→ Data extract:

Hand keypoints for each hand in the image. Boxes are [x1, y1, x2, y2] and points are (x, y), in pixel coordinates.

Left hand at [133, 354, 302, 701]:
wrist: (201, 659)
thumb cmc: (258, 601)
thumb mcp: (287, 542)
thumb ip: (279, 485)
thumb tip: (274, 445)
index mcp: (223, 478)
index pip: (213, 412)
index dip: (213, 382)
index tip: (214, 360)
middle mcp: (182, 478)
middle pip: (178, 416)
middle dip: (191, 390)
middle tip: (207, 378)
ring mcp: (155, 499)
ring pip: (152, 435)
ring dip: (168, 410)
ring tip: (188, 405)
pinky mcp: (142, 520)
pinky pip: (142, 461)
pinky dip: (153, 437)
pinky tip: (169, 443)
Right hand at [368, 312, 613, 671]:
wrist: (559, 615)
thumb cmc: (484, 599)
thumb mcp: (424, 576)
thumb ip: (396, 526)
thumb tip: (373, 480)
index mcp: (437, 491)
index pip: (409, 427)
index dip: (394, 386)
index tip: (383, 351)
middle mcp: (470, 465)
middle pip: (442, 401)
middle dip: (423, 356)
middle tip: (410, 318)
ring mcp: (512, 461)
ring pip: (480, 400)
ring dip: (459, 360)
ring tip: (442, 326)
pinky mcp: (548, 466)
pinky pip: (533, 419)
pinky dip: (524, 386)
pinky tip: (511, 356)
...
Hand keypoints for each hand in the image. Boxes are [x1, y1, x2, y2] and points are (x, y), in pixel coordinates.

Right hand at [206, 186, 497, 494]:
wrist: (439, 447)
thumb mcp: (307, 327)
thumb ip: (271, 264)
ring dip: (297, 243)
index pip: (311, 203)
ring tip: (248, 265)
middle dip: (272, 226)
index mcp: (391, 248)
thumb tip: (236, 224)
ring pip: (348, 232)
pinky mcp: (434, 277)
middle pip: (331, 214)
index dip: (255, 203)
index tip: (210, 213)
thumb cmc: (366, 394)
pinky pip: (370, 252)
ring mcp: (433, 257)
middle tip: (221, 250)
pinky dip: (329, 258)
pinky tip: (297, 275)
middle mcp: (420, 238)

→ Work to complete: Looking back over the data above, restate word for word the lines that begin at the line with "wrist: (559, 615)" and end at the line with "pinky tip: (511, 356)", inclusive.

→ Solution to this exercise:
wrist: (559, 615)
thumb cmc: (484, 599)
thumb mcp: (424, 576)
thumb ip: (396, 526)
thumb tip: (373, 480)
index mcp: (437, 491)
index pip: (409, 427)
index dip: (394, 386)
index tip: (383, 351)
middle mcp: (470, 465)
middle pip: (442, 401)
middle dip: (423, 356)
middle tip: (410, 318)
ring mcp: (512, 461)
ring pip: (480, 400)
ring dip: (459, 360)
ring tip: (442, 326)
pinky mcp: (548, 466)
pinky pip: (533, 419)
pinky dip: (524, 386)
pinky tip: (511, 356)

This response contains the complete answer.